When Nouri al-Maliki’s Iraqi Army runs for the rear against Moqtada al-Sadr’s Jaish al-Mahdi, U.S. armor rides to Maliki’s rescue. We’re now in the thick of an intra-Shiite power struggle. Happy Friday! I’ll outsource commentary to my Iraq-vet friend Abu Muquwama, who says what needs to be said:
If Abu Muqawama was leading one of those U.S. units into Sadr City past a bunch of Iraqi Army soldiers hanging out on the outskirts, he would not be happy. He would be asking himself a) why is he the one establishing the authority of the Iraqi state and not the Iraqi Army and b) why is he duking it out with a militia with broad popular support so that another Iran-backed political party can win a bigger share of the vote in the fall?
Now Iraqi Army units are calling for U.S. and UK military units to lend direct support in Basra as well.
In Lebanon, in September 1983, the U.S. lent direct support to what it assumed was a national institution, the Lebanese Army, in the battle at Souk el-Gharb. By doing so, it became, in the eyes of the rest of the Lebanese population, just another militia. The U.S. history in Iraq is more complicated, obviously, but what’s happening now is the U.S. is throwing our lot in with ISCI in the upcoming elections. And all Abu Muqawama is saying is, there better be a whole lot of quid pro quo going on as well.

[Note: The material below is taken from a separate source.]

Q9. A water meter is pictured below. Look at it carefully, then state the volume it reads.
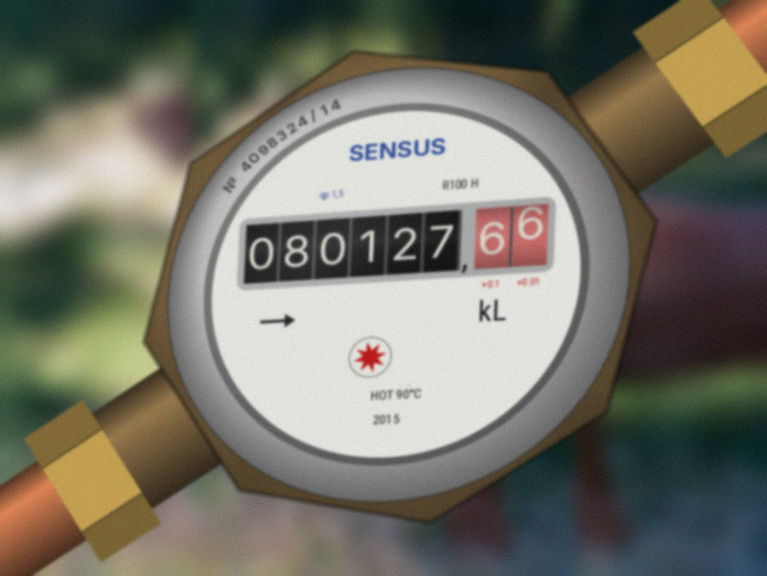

Lots of smart counterinsurgents have been pushing an understanding of Iraq that argues that the U.S. is just the biggest militia/tribe of them all. To put it differently, we’re not even an occupying force — occupiers tend to, you know, control stuff – but rather yet another faction. It has some plausibility. But we might consider that we’re not even the most powerful militia in Iraq.